Disziplinäre Systematik: Kultur der Digitalität, Netzliteraturwissenschaft und (Digitale) Literaturwissenschaft

Mit der Etablierung einer „Kultur der Digitalität“ (Felix Stalder) verändern sich die medialen Grundbedingungen für die Produktion, Distribution und Rezeption sowie die Möglichkeiten zur Analyse literarischer Texte nachhaltig. Auch die Arbeits-, Lebens-, Kommunikations- und Erkenntnisbedingungen in der Informations- oder Netzwerkgesellschaft sind andere als noch in der Gutenberg-Galaxis, in der sich die Germanistik und die germanistische Literaturwissenschaft als Disziplinen entwickelt haben.

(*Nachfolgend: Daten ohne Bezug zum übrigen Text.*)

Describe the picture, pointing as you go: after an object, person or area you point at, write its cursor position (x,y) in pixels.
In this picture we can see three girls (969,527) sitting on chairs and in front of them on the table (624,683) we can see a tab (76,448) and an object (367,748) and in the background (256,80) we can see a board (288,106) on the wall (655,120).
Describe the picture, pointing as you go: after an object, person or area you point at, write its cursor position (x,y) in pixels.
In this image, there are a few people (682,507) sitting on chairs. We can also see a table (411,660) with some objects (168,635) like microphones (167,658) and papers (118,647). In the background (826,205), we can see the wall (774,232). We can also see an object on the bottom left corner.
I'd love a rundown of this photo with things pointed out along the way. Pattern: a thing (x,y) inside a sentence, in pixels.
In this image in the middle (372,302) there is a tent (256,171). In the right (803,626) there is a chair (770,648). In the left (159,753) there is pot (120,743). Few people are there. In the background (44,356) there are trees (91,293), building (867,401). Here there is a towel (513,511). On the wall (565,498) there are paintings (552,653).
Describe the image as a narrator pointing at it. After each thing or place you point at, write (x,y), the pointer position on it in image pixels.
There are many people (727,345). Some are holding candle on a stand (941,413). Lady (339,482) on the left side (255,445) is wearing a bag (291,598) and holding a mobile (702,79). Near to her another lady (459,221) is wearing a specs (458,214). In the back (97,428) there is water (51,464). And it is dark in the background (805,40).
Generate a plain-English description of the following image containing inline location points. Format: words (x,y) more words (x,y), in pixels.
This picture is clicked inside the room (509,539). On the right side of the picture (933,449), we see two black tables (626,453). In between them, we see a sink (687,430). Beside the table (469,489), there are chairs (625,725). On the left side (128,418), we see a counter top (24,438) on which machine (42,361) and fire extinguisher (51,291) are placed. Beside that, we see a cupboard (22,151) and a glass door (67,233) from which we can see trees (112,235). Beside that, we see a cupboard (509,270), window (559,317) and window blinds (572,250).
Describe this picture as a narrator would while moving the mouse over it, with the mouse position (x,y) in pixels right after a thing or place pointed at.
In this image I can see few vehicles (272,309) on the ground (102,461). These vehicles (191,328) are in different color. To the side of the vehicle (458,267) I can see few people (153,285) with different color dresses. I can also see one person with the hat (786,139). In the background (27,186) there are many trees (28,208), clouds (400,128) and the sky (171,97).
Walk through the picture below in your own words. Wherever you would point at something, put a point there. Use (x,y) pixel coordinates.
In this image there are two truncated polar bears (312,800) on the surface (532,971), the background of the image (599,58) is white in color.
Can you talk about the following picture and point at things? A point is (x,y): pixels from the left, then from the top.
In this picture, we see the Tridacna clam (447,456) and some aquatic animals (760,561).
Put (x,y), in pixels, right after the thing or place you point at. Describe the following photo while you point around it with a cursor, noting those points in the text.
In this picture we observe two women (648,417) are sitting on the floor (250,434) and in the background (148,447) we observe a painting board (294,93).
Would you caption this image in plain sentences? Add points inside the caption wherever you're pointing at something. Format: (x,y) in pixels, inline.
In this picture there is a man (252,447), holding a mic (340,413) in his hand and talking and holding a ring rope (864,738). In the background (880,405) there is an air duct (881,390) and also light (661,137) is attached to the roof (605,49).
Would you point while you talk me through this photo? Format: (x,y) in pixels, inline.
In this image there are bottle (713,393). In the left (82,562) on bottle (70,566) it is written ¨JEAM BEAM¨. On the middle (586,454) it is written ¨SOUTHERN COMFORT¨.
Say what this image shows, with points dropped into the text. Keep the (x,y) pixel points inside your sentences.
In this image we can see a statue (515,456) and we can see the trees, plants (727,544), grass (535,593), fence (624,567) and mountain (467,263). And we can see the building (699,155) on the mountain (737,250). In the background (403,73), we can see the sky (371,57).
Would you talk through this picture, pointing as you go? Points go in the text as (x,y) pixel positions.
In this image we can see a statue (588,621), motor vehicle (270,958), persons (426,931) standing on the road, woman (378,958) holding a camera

Mit den Digital Humanities und der Digitalen Literaturwissenschaft (vgl. dazu: Jannidis 2016) haben sich daher neue disziplinäre Selbstverständnisse entwickelt, die in einer breiten Form die Potenziale der Digitalisierung für eine bessere Produktion, Kommunikation und Archivierung des Wissens nutzen möchten. Die Netzliteraturwissenschaft ist ein spezifischer Teil dieser Anstrengungen und widmet sich der Erforschung von netzliterarischen Gegenständen und der vernetzten Kommunikation über Literatur, insbesondere in Sozialen Medien. Dabei muss allerdings die Systematik der (Digitalen) Literaturwissenschaft, der Digital Humanities und der Netzliteraturwissenschaft, die sich auf einen hochgradig dynamischen Gegenstandsbereich und daher selbst im Wandel sind, immer im (selbstkritischen) Blick behalten werden.

2017 widmete sich ein DFG-Symposium in der Villa Vigoni der Aufgabe, das Forschungsfeld der Digitalen Literaturwissenschaft genauer zu umreißen (der Tagungsband erscheint bald bei Metzler). Constanze Baum und Simone Winko haben sich grundsätzlichere Gedanken über die „Literaturwissenschaft im digitalen Zeitalter“ bzw. über „Literatur und Literaturwissenschaft im digitalen Zeitalter“ gemacht. Während in der Sprachwissenschaft Konstanze Marx und Georg Weidacher bereits 2014 mit der „Internetlinguistik“ einen systematischen Entwurf vorgelegt haben, wie die Erforschung der vernetzten Kommunikation im World Wide Web in der Linguistik angegangen werden sollte, soll ein solcher in der Nachbardisziplin unter dem Begriff der Netzliteraturwissenschaft entwickelt werden (vgl. auch die Habilitationsschrift zur Begründung der Netzliteraturwissenschaft von Thomas Ernst, die 2022 bei de Gruyter erscheinen wird).